RECORDS FOR THE EXERCISE:
════════════════

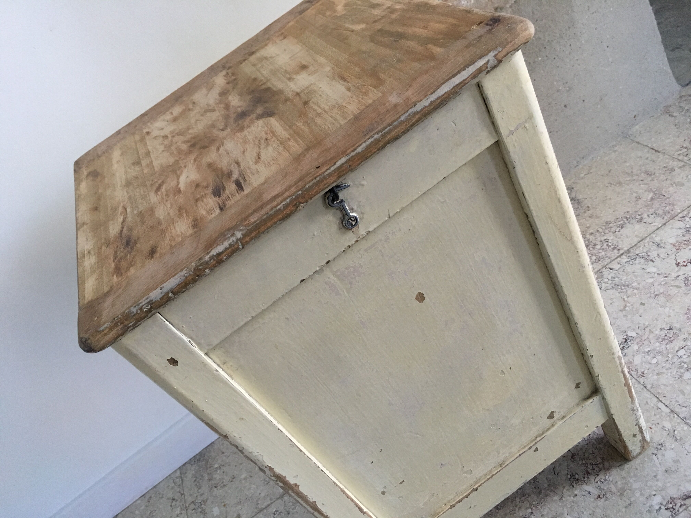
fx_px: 579
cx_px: 346
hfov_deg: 61.7
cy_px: 259
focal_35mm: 29
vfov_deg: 48.2
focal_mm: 4.15
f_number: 2.2
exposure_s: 1/33
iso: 200
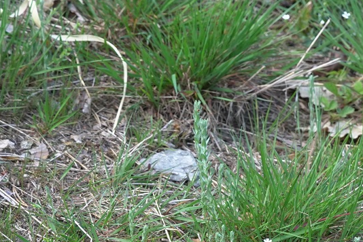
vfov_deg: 5.0
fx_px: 2753
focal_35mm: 273
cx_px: 547
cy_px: 339
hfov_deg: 7.4
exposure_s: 1/320
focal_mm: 90
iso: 1600
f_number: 9
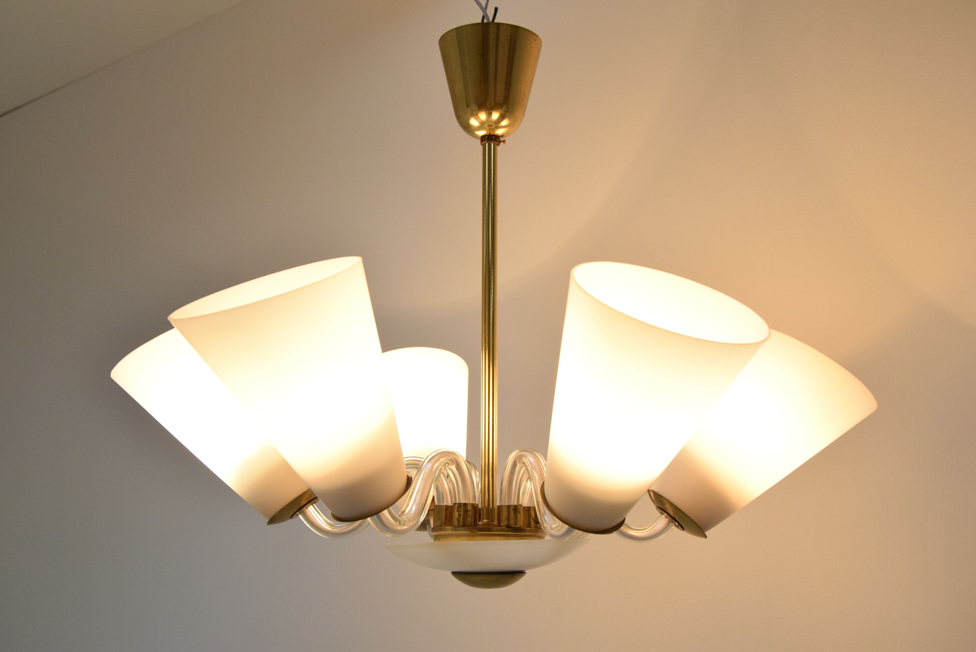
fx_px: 1058
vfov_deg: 34.3
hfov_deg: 49.5
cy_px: 326
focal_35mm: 39
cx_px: 488
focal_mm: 26
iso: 1600
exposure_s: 1/160
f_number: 6.3
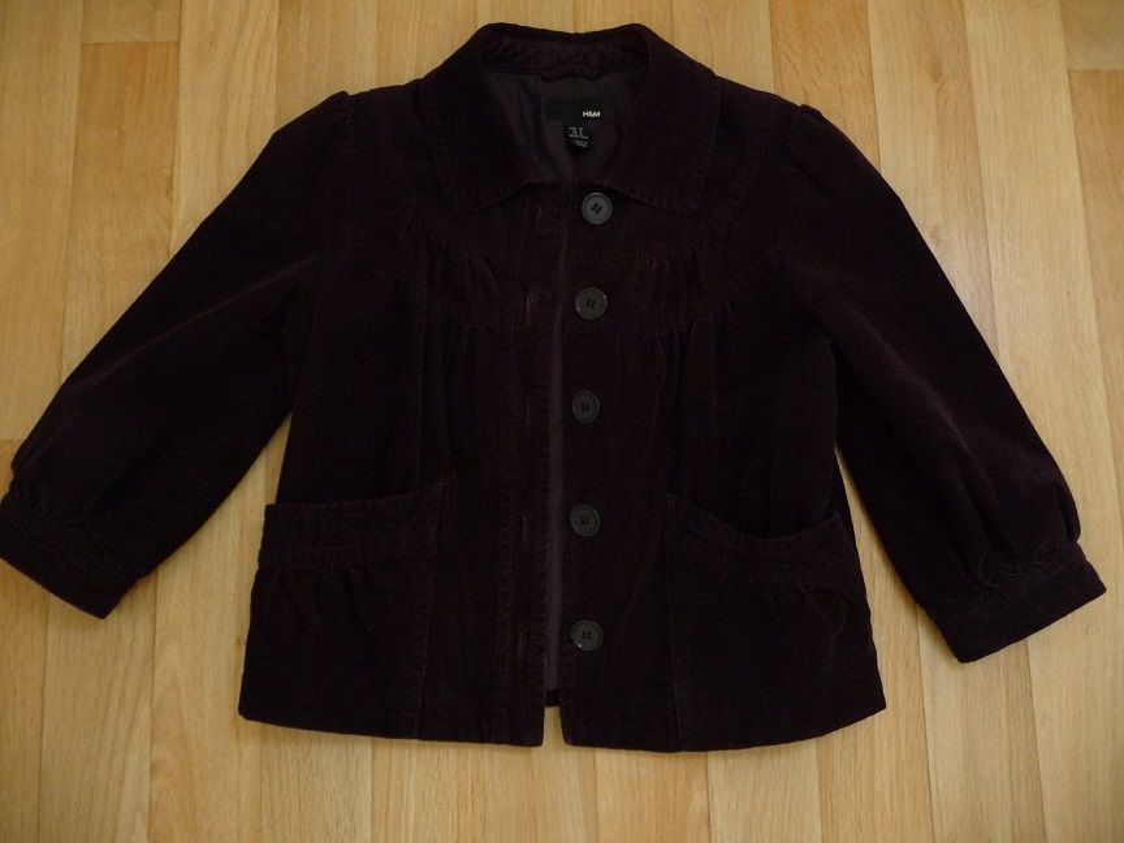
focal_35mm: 28
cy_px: 422
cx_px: 562
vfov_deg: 49.7
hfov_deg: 63.4
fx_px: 909
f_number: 3.3
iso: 400
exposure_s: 1/8
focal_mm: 4.7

════════════════

EXERCISE DESCRIPTION:
Your answer must be an exact copy of the records, minus any pictures.

EXERCISE OUTPUT:
fx_px: 579
cx_px: 346
hfov_deg: 61.7
cy_px: 259
focal_35mm: 29
vfov_deg: 48.2
focal_mm: 4.15
f_number: 2.2
exposure_s: 1/33
iso: 200
vfov_deg: 5.0
fx_px: 2753
focal_35mm: 273
cx_px: 547
cy_px: 339
hfov_deg: 7.4
exposure_s: 1/320
focal_mm: 90
iso: 1600
f_number: 9
fx_px: 1058
vfov_deg: 34.3
hfov_deg: 49.5
cy_px: 326
focal_35mm: 39
cx_px: 488
focal_mm: 26
iso: 1600
exposure_s: 1/160
f_number: 6.3
focal_35mm: 28
cy_px: 422
cx_px: 562
vfov_deg: 49.7
hfov_deg: 63.4
fx_px: 909
f_number: 3.3
iso: 400
exposure_s: 1/8
focal_mm: 4.7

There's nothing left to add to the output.